* _What is needed_
Copy out verbatim everything in the records from the line containing "03 ago 2022" down to the line containing "anciennement Bernier)", including both of those lines. Leave the pictures out of your answer.
========================
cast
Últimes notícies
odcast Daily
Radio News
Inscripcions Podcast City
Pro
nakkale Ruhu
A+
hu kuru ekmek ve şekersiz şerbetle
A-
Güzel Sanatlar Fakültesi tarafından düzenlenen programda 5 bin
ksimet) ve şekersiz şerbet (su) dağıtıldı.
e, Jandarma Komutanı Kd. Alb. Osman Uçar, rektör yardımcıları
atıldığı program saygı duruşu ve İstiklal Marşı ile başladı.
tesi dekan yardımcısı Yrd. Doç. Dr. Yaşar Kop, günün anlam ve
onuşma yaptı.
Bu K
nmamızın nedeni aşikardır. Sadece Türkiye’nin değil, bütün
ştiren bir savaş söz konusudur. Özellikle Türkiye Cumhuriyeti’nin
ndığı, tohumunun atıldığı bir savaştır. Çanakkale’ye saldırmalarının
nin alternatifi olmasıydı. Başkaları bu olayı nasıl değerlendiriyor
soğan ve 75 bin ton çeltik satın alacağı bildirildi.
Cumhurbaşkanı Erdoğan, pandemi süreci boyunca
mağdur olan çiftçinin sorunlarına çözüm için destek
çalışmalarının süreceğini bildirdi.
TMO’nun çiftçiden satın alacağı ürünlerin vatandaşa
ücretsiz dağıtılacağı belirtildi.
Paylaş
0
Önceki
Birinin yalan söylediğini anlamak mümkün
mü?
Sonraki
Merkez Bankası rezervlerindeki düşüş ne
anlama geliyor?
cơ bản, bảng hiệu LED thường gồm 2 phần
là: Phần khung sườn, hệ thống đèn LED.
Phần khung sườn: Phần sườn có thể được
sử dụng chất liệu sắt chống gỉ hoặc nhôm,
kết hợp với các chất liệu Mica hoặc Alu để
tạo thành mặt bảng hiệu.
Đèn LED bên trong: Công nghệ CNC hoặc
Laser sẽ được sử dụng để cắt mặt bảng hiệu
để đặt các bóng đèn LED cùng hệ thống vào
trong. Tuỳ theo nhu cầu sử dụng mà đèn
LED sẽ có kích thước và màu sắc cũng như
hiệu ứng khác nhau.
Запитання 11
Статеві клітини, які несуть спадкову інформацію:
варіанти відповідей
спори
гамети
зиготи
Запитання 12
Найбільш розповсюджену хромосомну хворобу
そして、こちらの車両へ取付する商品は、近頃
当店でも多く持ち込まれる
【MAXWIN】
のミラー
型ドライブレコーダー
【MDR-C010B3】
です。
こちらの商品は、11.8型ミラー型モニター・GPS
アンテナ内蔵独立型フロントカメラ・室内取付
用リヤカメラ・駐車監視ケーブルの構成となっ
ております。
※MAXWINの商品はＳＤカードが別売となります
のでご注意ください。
========================
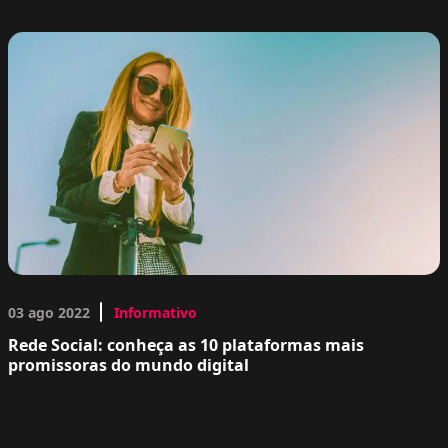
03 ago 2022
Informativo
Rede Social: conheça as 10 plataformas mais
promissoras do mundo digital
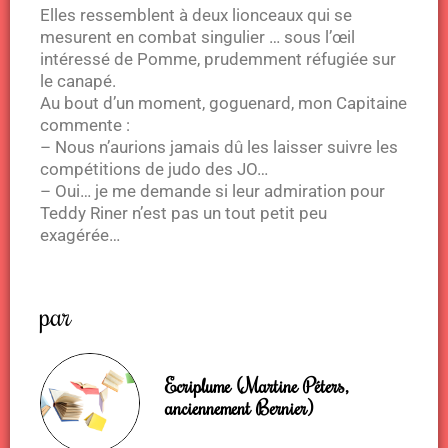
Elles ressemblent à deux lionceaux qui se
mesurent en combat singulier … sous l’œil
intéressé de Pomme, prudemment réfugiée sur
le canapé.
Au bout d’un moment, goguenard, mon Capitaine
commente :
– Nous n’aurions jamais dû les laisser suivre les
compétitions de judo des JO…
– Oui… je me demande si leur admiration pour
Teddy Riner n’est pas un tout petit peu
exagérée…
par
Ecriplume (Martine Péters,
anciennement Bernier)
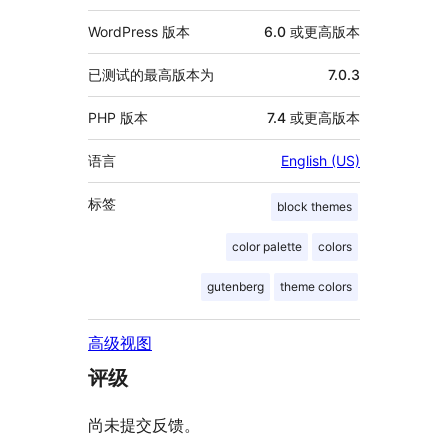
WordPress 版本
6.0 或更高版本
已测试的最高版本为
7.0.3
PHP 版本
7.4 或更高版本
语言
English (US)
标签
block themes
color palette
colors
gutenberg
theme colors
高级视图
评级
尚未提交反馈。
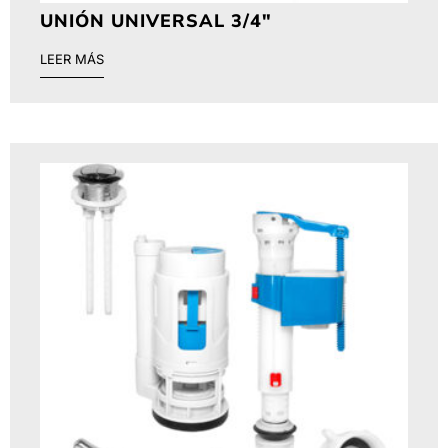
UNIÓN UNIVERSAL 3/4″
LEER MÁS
========================
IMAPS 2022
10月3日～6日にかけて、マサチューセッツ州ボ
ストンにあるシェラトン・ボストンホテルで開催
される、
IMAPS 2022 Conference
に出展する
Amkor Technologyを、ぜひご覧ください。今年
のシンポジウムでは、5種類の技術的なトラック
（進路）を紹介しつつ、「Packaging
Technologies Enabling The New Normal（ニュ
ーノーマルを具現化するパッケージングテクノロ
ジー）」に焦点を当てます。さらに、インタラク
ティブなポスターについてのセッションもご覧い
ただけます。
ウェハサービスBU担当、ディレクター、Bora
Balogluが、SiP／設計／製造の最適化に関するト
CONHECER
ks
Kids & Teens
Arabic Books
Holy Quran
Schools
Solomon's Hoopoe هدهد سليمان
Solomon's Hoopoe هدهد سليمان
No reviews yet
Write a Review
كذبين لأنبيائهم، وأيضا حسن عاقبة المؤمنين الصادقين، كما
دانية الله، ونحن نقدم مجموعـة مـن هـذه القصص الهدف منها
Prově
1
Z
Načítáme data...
========================
* _Response area_
03 ago 2022
Informativo
Rede Social: conheça as 10 plataformas mais
promissoras do mundo digital
Elles ressemblent à deux lionceaux qui se
mesurent en combat singulier … sous l’œil
intéressé de Pomme, prudemment réfugiée sur
le canapé.
Au bout d’un moment, goguenard, mon Capitaine
commente :
– Nous n’aurions jamais dû les laisser suivre les
compétitions de judo des JO…
– Oui… je me demande si leur admiration pour
Teddy Riner n’est pas un tout petit peu
exagérée…
par
Ecriplume (Martine Péters,
anciennement Bernier)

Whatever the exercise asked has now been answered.